━━━ Sezione di testo ━━━

La connessione profonda fra arte e pratica spirituale

La poetessa e sorella del Vajra Louise Landes-Levi ci ha dato un importante e autorevole contributo per la comprensione delle radici spirituali dell’arte e per la diffusione di questa conoscenza

RASA: Or Knowledge of the Self, by René Daumal

Revisionato e tradotto da Louise Landes Levi
Terza edizione, © 2021 Louise Landes Levi
Coolgrove Press, New York, ISBN: 978-1-887276-41-2

Copertina: Five Senses (Cinque sensi) di Francesco Clemente

René Daumal, (1908 –1944) era un poeta, scrittore e critico francese con un profondo interesse verso le tradizioni spirituali orientali. Negli anni ’70 del secolo scorso il suo romanzo incompleto Mount Analogue (1952), pubblicato postumo, era diventato un libro icona del milieu artistico e della scena poetica newyorkese. Il romanzo gioca in modo immaginario e in qualche modo surrealista con l’analogia dello scalare una montana e il viaggio spirituale alla ricerca della verità. Patty Smith lo chiamava il suo libro favorito.

━━━

Consegna: Ricopi fedelmente il passo del testo su arte e pratica spirituale, dalle parole "René Daumal, (1908" fino alle parole "suo libro favorito." incluse.

━━━ Dati riportati ━━━

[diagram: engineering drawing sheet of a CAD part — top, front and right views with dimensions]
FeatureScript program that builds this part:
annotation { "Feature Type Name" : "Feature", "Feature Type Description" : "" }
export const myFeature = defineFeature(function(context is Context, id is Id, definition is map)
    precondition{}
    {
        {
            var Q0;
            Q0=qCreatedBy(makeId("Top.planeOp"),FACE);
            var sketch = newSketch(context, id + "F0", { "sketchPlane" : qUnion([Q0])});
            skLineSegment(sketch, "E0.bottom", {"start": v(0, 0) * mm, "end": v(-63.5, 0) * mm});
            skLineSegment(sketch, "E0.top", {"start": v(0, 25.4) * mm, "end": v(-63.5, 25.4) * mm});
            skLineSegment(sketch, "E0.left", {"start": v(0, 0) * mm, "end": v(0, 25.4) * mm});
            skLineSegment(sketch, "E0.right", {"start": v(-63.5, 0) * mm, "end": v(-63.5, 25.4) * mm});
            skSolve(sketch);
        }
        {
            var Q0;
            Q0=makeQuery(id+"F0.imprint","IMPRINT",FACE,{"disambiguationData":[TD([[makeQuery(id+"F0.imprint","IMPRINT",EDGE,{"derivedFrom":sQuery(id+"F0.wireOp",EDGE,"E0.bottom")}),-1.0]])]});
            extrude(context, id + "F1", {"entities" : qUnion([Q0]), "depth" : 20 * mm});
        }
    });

━━━

Risposta:
René Daumal, (1908 –1944) era un poeta, scrittore e critico francese con un profondo interesse verso le tradizioni spirituali orientali. Negli anni ’70 del secolo scorso il suo romanzo incompleto Mount Analogue (1952), pubblicato postumo, era diventato un libro icona del milieu artistico e della scena poetica newyorkese. Il romanzo gioca in modo immaginario e in qualche modo surrealista con l’analogia dello scalare una montana e il viaggio spirituale alla ricerca della verità. Patty Smith lo chiamava il suo libro favorito.